The emergency administrative regulation allows Kentucky’s Cabinet for Health and Family Services to take emergency action to make a synthetic opioid, known as U-47700, a Schedule I controlled substance and subject to criminal drug penalties.
The regulation also allows other drugs and synthetics that are scheduled on the Federal register to be automatically placed in the same drug class in Kentucky regulation. This allows the process to be expedited, instead of reopening the regulation every time a new synthetic drug is discovered.
"New illicit deadly drugs are making their way into our communities and destroying lives," Gov. Bevin said in a news release. "We intend to eradicate this epidemic, and this executive order gives our law enforcement officers the immediate support they need to help save lives."
The emergency administrative regulation places U-47700 in the same drug class as heroin and acetylfentanyl - drugs that have no accepted medical use and a high potential of abuse.
Authorities in Kentucky say they're starting to see signs of the drug in recent investigations of overdoses.
Van Ingram, executive director of Kentucky's Office of Drug Control Policy, told WKYT's Garrett Wymer that the drug emerged in 2014, but that they did not see it in Kentucky until this year. Investigators believe the drug is to blame in three cases, including one overdose death, Ingram said.

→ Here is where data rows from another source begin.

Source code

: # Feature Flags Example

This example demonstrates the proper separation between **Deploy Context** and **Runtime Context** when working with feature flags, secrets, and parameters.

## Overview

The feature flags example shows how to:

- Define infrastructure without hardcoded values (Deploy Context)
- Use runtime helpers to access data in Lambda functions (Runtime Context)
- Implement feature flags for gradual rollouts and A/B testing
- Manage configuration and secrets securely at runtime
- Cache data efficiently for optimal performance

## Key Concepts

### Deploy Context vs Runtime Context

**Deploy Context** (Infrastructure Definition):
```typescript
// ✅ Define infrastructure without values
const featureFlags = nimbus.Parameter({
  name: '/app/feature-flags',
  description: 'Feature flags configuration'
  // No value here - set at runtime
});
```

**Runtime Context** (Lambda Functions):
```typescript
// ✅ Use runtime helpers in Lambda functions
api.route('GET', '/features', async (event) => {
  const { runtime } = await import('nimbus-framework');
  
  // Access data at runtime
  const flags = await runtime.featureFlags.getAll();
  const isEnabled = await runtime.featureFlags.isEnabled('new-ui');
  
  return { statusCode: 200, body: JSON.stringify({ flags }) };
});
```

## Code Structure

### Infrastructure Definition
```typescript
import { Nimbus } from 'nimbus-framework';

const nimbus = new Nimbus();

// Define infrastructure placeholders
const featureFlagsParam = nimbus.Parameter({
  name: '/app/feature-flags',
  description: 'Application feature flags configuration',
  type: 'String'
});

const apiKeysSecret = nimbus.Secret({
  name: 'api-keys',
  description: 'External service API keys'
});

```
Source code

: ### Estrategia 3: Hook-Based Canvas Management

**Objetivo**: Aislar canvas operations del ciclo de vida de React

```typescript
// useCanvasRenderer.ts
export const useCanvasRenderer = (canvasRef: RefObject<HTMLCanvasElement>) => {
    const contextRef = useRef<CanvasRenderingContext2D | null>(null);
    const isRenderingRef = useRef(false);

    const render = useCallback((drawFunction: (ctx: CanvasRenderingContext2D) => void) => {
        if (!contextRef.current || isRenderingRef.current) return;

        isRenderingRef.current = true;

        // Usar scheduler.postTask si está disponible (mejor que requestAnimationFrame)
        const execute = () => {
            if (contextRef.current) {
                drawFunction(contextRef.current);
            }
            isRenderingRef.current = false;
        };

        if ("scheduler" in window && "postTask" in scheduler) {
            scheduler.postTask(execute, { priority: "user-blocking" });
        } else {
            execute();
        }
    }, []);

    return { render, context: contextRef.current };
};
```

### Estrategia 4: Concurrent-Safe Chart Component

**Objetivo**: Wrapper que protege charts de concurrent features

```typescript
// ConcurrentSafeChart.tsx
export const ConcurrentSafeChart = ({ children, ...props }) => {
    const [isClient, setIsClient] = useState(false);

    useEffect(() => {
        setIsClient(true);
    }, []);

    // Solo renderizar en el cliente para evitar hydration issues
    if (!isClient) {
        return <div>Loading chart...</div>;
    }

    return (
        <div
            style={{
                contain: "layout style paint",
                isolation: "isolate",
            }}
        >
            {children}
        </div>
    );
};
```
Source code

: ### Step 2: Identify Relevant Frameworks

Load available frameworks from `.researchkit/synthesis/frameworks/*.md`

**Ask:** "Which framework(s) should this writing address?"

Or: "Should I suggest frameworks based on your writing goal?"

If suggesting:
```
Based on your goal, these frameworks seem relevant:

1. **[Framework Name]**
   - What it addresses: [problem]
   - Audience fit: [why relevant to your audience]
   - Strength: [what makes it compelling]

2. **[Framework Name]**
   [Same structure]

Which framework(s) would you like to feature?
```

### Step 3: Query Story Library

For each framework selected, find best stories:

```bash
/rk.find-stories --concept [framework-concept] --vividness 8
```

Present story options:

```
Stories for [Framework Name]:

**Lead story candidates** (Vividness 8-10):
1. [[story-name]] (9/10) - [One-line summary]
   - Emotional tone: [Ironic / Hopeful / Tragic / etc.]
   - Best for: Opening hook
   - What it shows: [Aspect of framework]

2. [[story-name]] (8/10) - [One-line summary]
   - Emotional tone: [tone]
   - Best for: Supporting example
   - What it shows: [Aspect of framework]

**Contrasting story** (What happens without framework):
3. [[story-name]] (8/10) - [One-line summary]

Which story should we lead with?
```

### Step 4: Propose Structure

"This is not a safe drug," Ingram said. "This is not a drug that's ever been approved for human consumption. This is produced in back-alley laboratories. This is not something that's safe, this is not something you need to be using."
Overdose deaths are the leading cause of accidental deaths in Kentucky, surpassing car crashes. Most of the deaths involve the abuse of legal painkillers and a growing heroin epidemic.